| DATA TO EXAMINE |
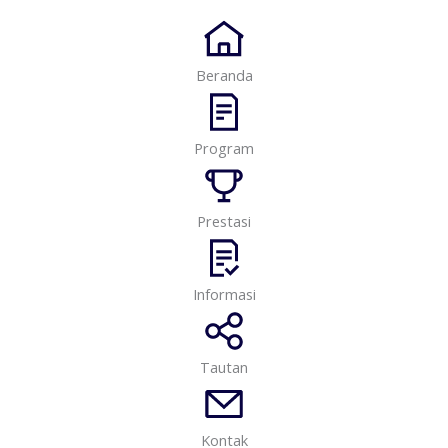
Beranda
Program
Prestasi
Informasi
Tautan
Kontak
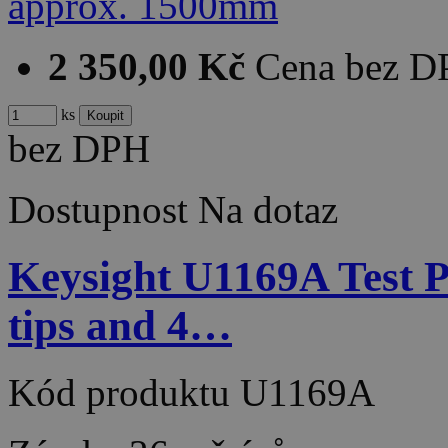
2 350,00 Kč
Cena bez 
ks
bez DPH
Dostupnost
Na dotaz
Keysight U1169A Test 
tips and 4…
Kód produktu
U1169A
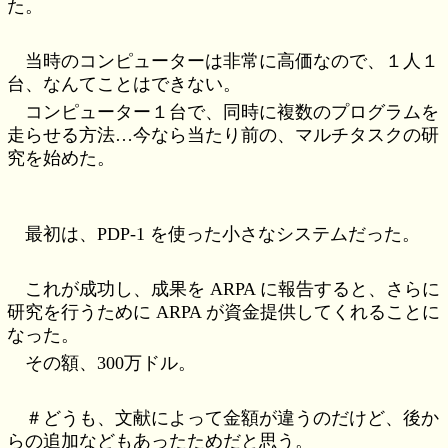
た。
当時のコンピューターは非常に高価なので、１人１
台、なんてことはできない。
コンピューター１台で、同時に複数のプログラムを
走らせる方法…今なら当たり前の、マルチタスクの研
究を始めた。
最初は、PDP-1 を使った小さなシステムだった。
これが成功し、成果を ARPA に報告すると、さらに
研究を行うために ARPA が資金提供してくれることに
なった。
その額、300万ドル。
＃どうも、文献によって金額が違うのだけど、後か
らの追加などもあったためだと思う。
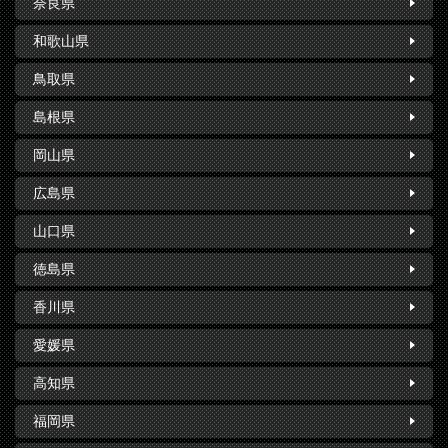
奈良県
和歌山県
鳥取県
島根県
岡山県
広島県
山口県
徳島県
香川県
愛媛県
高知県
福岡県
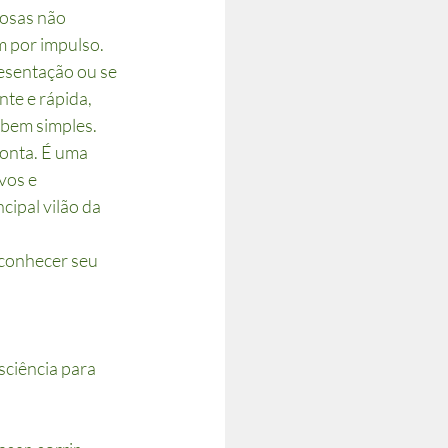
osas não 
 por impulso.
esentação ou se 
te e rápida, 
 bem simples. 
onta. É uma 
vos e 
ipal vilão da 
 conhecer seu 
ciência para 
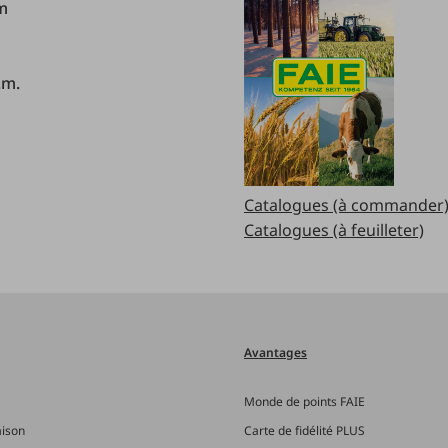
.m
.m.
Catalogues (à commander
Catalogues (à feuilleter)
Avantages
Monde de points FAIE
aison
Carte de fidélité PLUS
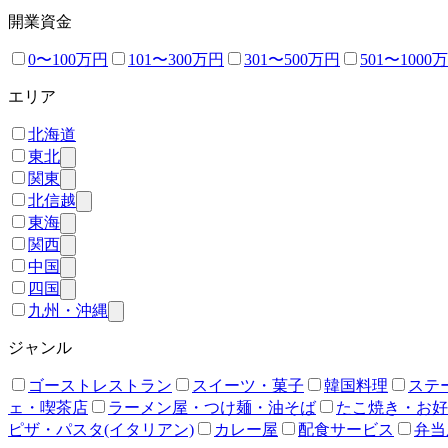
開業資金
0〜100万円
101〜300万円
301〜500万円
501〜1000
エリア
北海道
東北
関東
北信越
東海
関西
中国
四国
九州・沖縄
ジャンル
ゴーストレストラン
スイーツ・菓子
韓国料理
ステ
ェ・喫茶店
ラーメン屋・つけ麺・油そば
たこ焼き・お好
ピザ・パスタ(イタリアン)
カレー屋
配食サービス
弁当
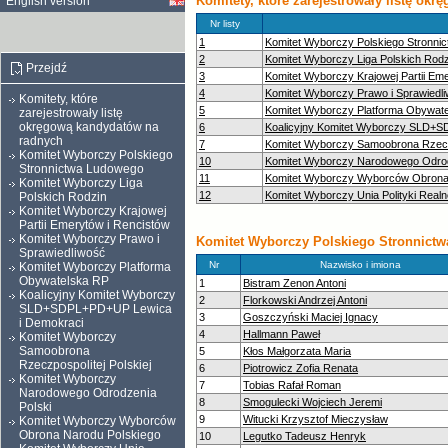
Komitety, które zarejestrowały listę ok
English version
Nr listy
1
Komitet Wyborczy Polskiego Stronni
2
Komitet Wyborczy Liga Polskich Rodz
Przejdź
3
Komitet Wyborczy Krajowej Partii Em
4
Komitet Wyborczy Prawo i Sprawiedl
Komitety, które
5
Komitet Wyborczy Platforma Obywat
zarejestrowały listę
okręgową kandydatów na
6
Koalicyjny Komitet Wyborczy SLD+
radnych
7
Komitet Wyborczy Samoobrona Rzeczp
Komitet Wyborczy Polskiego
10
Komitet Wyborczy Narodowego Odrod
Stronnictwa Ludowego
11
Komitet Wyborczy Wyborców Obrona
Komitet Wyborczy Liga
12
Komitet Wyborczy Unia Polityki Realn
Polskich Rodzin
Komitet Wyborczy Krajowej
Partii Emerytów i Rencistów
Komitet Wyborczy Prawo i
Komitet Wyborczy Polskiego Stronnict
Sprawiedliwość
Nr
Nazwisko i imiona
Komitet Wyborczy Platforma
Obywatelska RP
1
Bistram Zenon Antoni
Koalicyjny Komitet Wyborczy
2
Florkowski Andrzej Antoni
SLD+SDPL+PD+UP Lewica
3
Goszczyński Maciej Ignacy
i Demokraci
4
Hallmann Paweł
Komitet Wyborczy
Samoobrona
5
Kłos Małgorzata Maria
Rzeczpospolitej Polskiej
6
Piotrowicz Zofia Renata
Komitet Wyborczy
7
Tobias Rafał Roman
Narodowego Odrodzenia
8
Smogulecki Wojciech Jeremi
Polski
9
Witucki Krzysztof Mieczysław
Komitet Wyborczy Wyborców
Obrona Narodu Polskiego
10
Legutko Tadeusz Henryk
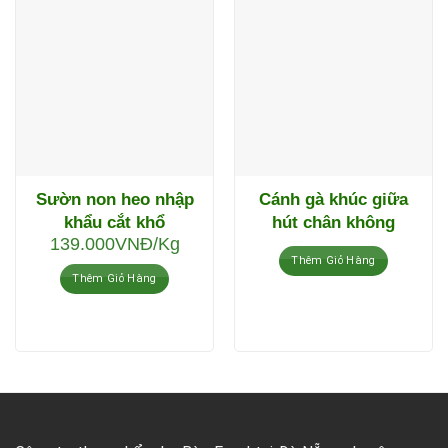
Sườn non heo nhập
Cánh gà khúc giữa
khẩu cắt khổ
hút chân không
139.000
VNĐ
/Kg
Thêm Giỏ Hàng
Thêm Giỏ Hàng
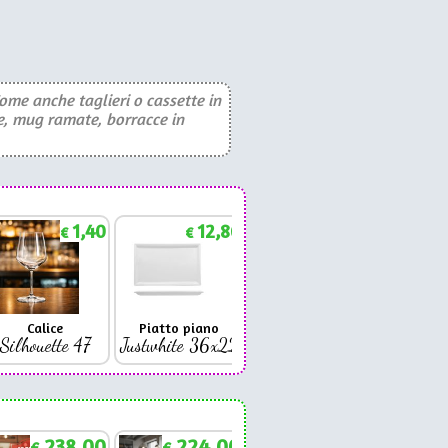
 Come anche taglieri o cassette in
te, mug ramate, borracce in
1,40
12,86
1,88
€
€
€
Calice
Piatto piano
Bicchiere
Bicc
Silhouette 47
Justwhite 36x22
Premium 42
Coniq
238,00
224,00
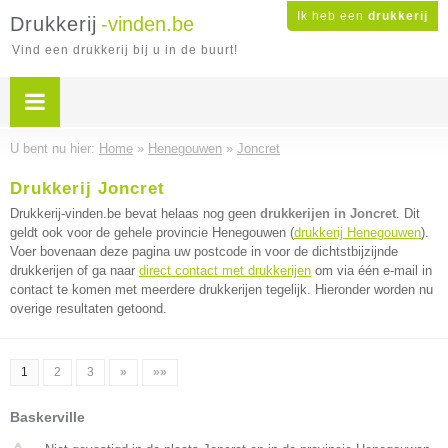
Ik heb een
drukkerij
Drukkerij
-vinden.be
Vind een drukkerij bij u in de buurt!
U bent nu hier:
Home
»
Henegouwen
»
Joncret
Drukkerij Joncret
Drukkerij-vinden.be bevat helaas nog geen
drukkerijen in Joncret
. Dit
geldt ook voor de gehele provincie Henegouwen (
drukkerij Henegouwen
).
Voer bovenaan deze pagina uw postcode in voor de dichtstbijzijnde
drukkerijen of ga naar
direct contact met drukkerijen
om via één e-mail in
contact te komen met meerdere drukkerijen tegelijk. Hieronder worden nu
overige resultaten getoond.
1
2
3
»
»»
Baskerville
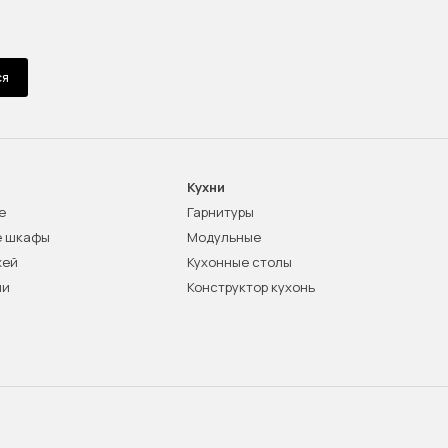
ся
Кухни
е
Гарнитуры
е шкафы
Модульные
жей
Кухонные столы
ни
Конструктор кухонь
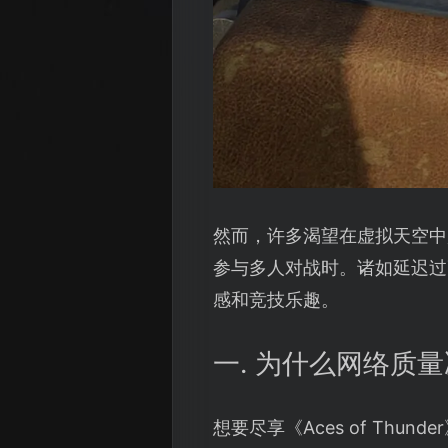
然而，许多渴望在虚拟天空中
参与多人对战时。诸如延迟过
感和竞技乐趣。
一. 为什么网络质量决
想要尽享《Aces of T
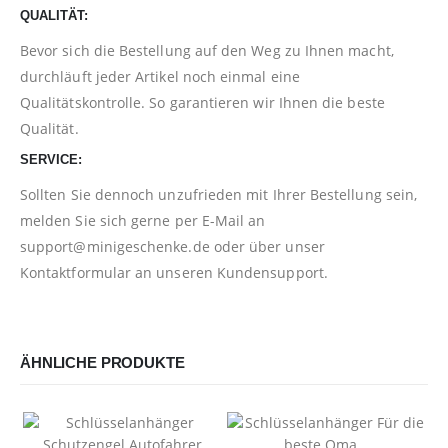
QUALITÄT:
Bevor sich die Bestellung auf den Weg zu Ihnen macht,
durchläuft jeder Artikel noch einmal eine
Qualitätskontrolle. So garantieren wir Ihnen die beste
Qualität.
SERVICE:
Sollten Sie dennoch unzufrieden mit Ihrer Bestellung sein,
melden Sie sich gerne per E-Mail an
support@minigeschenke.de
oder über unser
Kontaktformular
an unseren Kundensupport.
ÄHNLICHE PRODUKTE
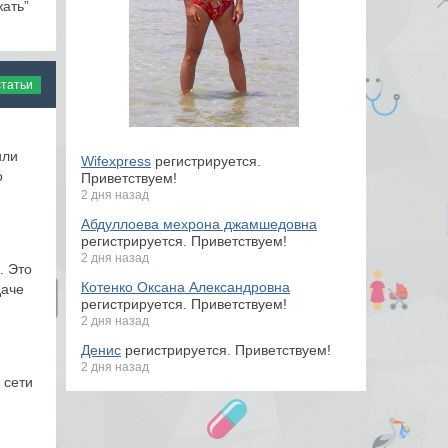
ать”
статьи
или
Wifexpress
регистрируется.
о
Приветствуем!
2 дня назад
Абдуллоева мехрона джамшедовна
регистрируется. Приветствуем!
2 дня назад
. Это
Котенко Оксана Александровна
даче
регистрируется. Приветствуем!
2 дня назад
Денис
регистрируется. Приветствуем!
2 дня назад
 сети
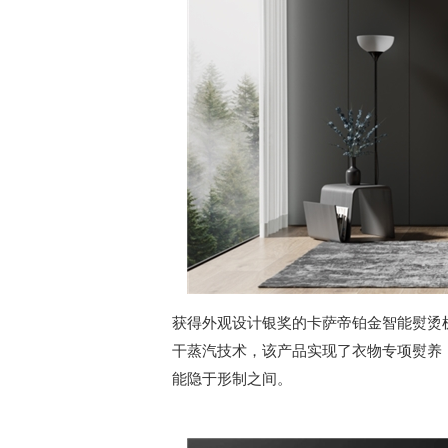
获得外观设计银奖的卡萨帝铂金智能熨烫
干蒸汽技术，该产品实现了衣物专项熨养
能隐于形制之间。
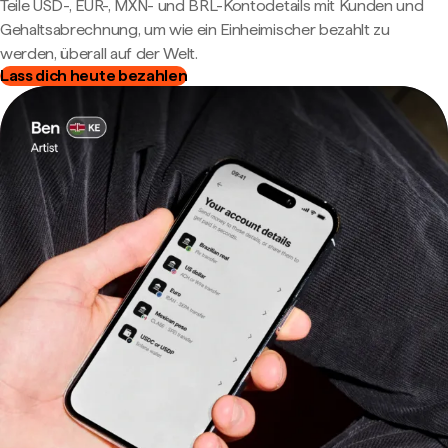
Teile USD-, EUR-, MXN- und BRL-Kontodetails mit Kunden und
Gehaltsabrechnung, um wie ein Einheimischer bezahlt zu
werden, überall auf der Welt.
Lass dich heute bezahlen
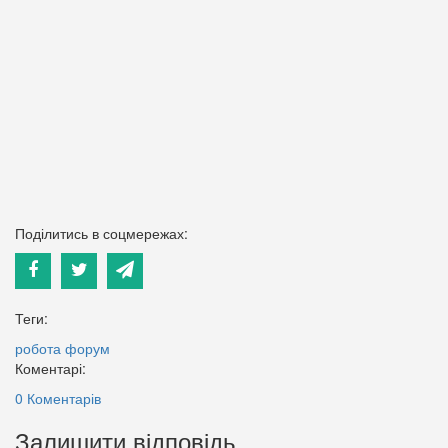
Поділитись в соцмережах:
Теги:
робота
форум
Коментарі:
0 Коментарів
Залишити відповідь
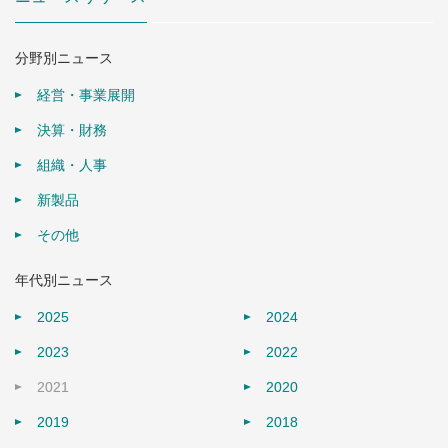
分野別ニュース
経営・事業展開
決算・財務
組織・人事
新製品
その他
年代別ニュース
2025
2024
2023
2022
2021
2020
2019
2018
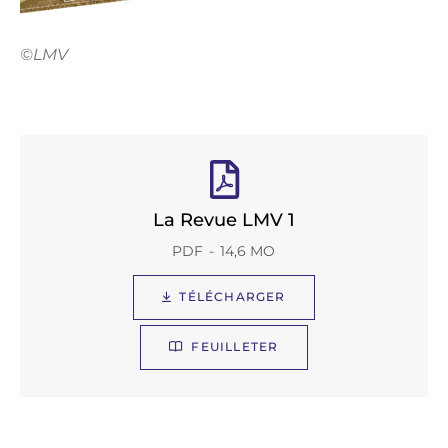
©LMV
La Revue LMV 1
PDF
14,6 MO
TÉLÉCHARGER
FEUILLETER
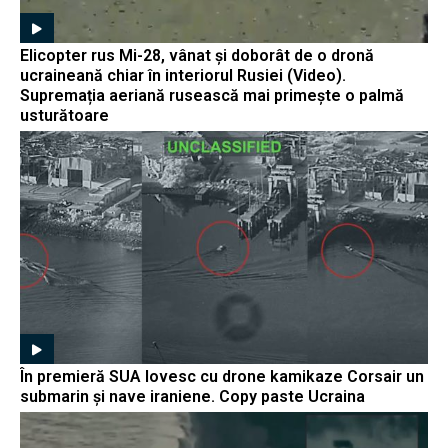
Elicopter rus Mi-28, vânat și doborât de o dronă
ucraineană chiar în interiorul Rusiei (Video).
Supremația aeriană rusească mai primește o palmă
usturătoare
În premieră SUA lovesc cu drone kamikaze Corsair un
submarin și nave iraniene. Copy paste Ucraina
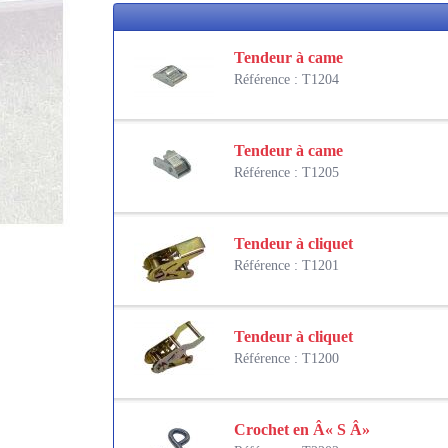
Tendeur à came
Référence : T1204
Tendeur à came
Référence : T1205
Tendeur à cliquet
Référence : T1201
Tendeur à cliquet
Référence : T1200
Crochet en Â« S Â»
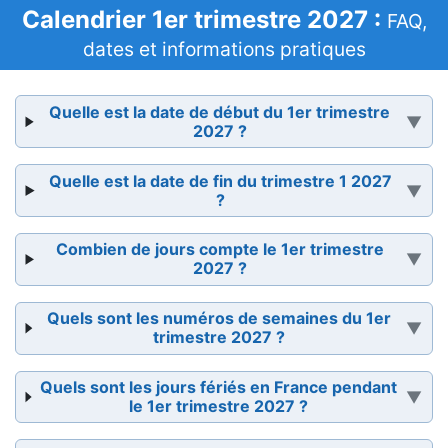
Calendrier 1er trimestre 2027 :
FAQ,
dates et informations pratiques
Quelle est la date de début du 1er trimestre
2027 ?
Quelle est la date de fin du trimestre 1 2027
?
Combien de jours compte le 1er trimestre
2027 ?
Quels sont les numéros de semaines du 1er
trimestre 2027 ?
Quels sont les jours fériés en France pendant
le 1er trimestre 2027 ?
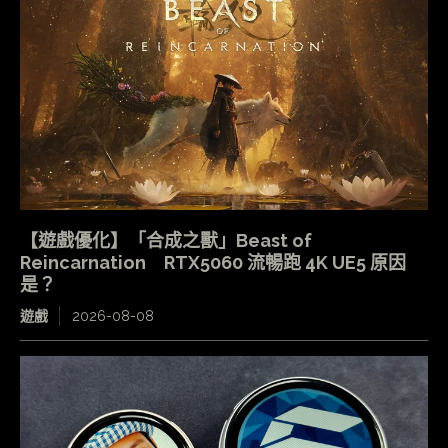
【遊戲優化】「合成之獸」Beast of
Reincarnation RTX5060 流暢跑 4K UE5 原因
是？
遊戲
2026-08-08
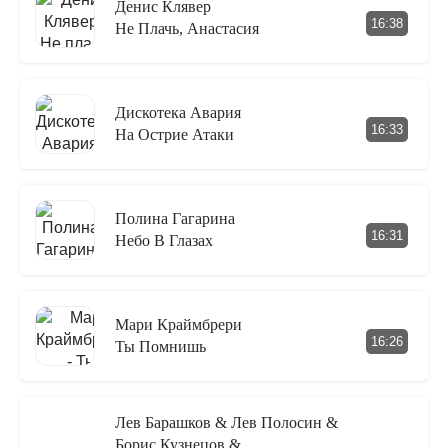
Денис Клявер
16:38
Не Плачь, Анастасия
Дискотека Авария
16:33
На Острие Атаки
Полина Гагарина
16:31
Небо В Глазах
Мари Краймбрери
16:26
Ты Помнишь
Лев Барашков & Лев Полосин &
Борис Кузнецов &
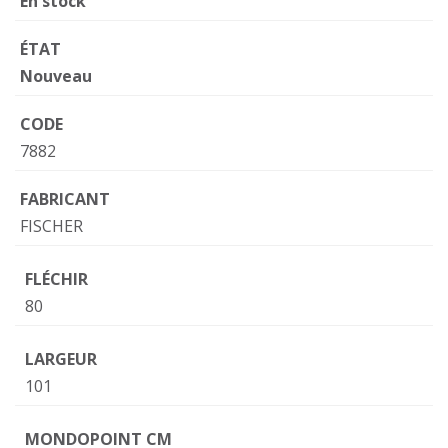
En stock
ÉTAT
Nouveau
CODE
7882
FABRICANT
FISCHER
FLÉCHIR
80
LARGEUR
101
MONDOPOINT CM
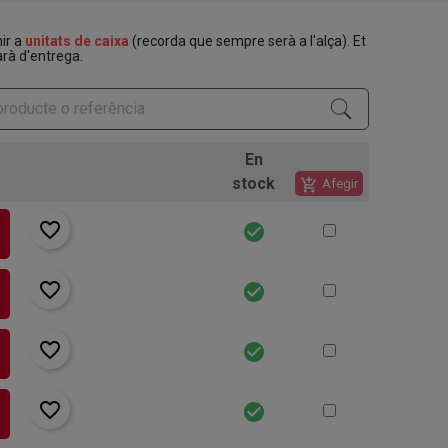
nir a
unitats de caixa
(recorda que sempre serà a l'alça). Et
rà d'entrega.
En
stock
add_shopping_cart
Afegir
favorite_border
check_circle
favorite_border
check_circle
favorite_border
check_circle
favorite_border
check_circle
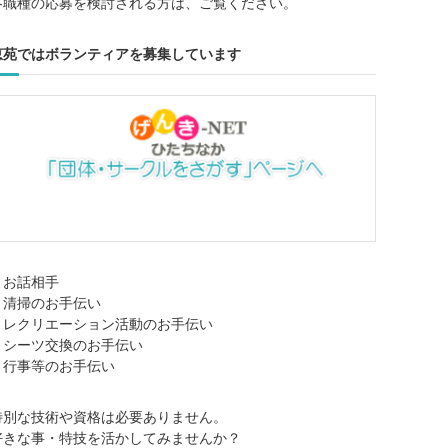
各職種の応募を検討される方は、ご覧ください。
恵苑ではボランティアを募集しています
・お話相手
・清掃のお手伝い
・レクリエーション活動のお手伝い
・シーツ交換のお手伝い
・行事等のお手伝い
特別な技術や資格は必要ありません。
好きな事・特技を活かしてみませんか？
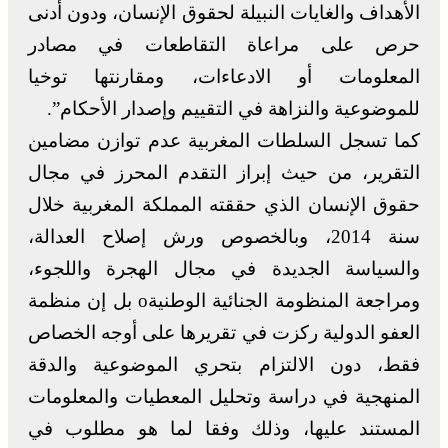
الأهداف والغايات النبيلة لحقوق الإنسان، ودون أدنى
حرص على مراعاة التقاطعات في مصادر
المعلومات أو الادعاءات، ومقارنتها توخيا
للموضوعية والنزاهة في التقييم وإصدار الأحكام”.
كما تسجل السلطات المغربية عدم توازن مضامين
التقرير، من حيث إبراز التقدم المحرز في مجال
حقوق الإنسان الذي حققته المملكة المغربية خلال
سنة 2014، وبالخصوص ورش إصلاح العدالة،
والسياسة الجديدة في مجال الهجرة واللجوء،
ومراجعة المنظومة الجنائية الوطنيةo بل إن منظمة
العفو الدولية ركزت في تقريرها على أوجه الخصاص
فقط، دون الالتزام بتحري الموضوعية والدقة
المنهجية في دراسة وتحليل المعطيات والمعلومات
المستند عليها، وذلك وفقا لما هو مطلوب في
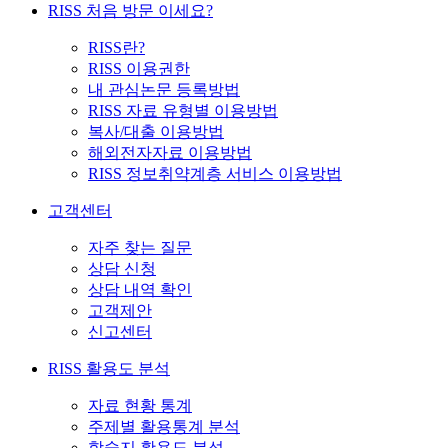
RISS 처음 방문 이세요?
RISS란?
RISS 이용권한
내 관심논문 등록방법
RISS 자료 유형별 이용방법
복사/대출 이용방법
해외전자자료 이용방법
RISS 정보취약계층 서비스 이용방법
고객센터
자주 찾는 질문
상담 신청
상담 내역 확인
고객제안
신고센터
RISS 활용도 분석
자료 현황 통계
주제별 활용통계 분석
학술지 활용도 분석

| PROBLEM REQUIREMENTS |
Render the data from the line holding "Денис Клявер" through the last line of the data, inclusive, as a Markdown table with the columns Entry and Text, numbering each line and omitting blank lines. Leave the pictures out of the answer.

| ANSWER BOX |
| Entry | Text |
|---|---|
| 1 | Денис Клявер |
| 2 | 16:38 |
| 3 | Не Плачь, Анастасия |
| 4 | Дискотека Авария |
| 5 | 16:33 |
| 6 | На Острие Атаки |
| 7 | Полина Гагарина |
| 8 | 16:31 |
| 9 | Небо В Глазах |
| 10 | Мари Краймбрери |
| 11 | 16:26 |
| 12 | Ты Помнишь |
| 13 | Лев Барашков & Лев Полосин & |
| 14 | Борис Кузнецов & |
| 15 | En stock |
| 16 | ÉTAT |
| 17 | Nouveau |
| 18 | CODE |
| 19 | 7882 |
| 20 | FABRICANT |
| 21 | FISCHER |
| 22 | FLÉCHIR |
| 23 | 80 |
| 24 | LARGEUR |
| 25 | 101 |
| 26 | MONDOPOINT CM |
| 27 | nir a |
| 28 | unitats de caixa |
| 29 | (recorda que sempre serà a l'alça). Et |
| 30 | rà d'entrega. |
| 31 | En |
| 32 | stock |
| 33 | add_shopping_cart |
| 34 | Afegir |
| 35 | favorite_border |
| 36 | check_circle |
| 37 | favorite_border |
| 38 | check_circle |
| 39 | favorite_border |
| 40 | check_circle |
| 41 | favorite_border |
| 42 | check_circle |
| 43 | 各職種の応募を検討される方は、ご覧ください。 |
| 44 | 恵苑ではボランティアを募集しています |
| 45 | ・お話相手 |
| 46 | ・清掃のお手伝い |
| 47 | ・レクリエーション活動のお手伝い |
| 48 | ・シーツ交換のお手伝い |
| 49 | ・行事等のお手伝い |
| 50 | 特別な技術や資格は必要ありません。 |
| 51 | 好きな事・特技を活かしてみませんか？ |
| 52 | الأهداف والغايات النبيلة لحقوق الإنسان، ودون أدنى |
| 53 | حرص على مراعاة التقاطعات في مصادر |
| 54 | المعلومات أو الادعاءات، ومقارنتها توخيا |
| 55 | للموضوعية والنزاهة في التقييم وإصدار الأحكام”. |
| 56 | كما تسجل السلطات المغربية عدم توازن مضامين |
| 57 | التقرير، من حيث إبراز التقدم المحرز في مجال |
| 58 | حقوق الإنسان الذي حققته المملكة المغربية خلال |
| 59 | سنة 2014، وبالخصوص ورش إصلاح العدالة، |
| 60 | والسياسة الجديدة في مجال الهجرة واللجوء، |
| 61 | ومراجعة المنظومة الجنائية الوطنيةo بل إن منظمة |
| 62 | العفو الدولية ركزت في تقريرها على أوجه الخصاص |
| 63 | فقط، دون الالتزام بتحري الموضوعية والدقة |
| 64 | المنهجية في دراسة وتحليل المعطيات والمعلومات |
| 65 | المستند عليها، وذلك وفقا لما هو مطلوب في |
| 66 | RISS 처음 방문 이세요? |
| 67 | RISS란? |
| 68 | RISS 이용권한 |
| 69 | 내 관심논문 등록방법 |
| 70 | RISS 자료 유형별 이용방법 |
| 71 | 복사/대출 이용방법 |
| 72 | 해외전자자료 이용방법 |
| 73 | RISS 정보취약계층 서비스 이용방법 |
| 74 | 고객센터 |
| 75 | 자주 찾는 질문 |
| 76 | 상담 신청 |
| 77 | 상담 내역 확인 |
| 78 | 고객제안 |
| 79 | 신고센터 |
| 80 | RISS 활용도 분석 |
| 81 | 자료 현황 통계 |
| 82 | 주제별 활용통계 분석 |
| 83 | 학술지 활용도 분석 |